WORK INSTRUCTION: Everything in the listing below needs restating exactly, apart from the pictures.

SUPPLIED INFORMATION:
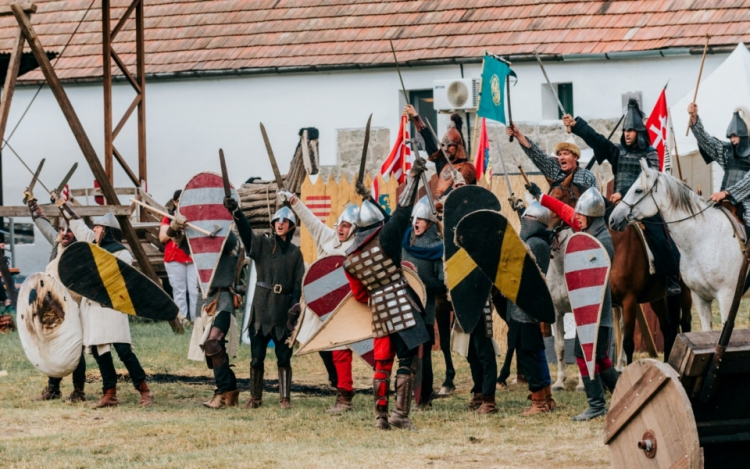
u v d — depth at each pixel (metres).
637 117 17.70
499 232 13.95
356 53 34.56
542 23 33.69
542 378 15.30
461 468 11.93
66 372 16.31
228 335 16.52
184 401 17.02
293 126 34.91
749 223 16.42
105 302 15.70
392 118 34.03
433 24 34.84
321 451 12.78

OUTPUT BELOW:
u v d — depth at each pixel (metres).
637 117 17.70
499 232 13.95
356 53 34.56
542 23 33.69
542 378 15.30
461 468 11.93
66 372 16.31
228 335 16.52
184 401 17.02
293 126 34.91
749 223 16.42
105 302 15.70
392 118 34.03
433 24 34.84
321 451 12.78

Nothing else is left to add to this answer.